It’s all happening here. The holidays have kicked off, and there are plenty of folk driving around town completely baffled. It can be quite a baffling place to drive around, in all fairness, said now from the cool, calm recesses of home.

Meanwhile, waves have been OK but pretty crap. A few fun days, but pretty crowded. The other day I paddled out in Seignosse and someone sprayed me in the face and it was… Shane Powell. Ripping the right all the way to the beach, which was pretty cool. Maybe he’s seen how good Kelly’s still going and wants to get back on the CT. Anyway, that was a pretty rad and unexpected blast from the past down at the Crime bank.

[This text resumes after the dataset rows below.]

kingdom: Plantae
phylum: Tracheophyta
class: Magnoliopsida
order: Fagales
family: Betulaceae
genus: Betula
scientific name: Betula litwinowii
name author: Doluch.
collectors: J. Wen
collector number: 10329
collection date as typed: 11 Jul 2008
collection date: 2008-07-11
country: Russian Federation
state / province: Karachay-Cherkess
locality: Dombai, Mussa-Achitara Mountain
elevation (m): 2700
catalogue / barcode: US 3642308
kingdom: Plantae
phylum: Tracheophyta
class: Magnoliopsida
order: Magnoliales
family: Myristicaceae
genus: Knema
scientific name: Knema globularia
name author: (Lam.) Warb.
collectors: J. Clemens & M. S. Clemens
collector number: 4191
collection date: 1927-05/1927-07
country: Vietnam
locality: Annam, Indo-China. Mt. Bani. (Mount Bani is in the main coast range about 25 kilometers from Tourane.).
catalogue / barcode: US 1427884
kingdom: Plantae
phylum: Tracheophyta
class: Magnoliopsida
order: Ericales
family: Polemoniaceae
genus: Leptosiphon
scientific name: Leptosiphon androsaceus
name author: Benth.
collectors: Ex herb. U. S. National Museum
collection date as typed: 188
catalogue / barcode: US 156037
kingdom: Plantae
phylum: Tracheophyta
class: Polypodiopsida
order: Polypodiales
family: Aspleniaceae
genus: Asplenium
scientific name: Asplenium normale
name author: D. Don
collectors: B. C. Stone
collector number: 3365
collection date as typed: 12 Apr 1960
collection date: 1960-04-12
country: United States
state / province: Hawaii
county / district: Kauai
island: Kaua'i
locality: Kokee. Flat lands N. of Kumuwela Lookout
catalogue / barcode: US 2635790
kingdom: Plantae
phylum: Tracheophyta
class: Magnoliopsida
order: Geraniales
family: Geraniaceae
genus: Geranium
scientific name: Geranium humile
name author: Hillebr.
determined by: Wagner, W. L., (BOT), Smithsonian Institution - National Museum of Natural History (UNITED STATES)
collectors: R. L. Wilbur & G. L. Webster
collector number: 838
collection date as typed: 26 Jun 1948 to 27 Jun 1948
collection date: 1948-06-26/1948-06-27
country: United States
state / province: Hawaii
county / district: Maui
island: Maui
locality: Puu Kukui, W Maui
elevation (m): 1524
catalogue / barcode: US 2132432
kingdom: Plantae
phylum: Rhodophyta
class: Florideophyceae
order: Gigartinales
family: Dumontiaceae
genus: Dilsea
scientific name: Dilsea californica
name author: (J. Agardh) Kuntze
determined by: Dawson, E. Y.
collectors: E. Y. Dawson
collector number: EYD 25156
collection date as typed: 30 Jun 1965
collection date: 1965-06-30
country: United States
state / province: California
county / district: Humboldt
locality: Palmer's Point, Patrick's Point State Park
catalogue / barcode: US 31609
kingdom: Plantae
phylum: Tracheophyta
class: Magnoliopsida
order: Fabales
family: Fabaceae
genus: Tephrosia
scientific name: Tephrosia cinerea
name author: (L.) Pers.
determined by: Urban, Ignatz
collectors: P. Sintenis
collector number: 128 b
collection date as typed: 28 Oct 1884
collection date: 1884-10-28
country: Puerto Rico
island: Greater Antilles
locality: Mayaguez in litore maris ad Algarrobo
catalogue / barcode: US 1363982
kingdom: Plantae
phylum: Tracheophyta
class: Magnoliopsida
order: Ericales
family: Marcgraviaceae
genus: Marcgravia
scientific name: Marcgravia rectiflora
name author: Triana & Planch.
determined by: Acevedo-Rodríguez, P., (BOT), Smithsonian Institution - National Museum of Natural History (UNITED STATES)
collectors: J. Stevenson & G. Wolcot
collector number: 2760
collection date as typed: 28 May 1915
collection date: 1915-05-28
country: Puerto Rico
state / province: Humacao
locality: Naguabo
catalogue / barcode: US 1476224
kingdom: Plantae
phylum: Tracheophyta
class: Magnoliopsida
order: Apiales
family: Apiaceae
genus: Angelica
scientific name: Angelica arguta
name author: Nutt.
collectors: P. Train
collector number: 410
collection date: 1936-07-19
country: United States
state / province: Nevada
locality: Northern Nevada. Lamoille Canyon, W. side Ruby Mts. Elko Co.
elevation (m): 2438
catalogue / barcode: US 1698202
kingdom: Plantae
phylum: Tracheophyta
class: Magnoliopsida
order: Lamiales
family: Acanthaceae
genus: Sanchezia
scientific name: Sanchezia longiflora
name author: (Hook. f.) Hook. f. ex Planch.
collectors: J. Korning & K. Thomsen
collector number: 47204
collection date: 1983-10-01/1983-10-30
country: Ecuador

We had a bar b q here on friday, or rather, the German girl who lives here had a bar b q and invited some of her unsavory friends around, like Gabe and Lauren and Coco Davies. Actually they were OK. They were fine, and Gabe actually did a great job handling the sizzling meat. The real trouble maker was a small german dog, who dug a massive hole in our garden, and generally showed disrespect for organic vegetables. Both owner and hound received life bans. Things descended regrettably after I went to bed when peter donkey and pinky doggy must have had some kind of toilet paper fight. In the morning there was candle wax all over the patio which I had to scrape off with the lost years tool before the scorching sun hit it, but anyway, at least Youngy left some Asahi here.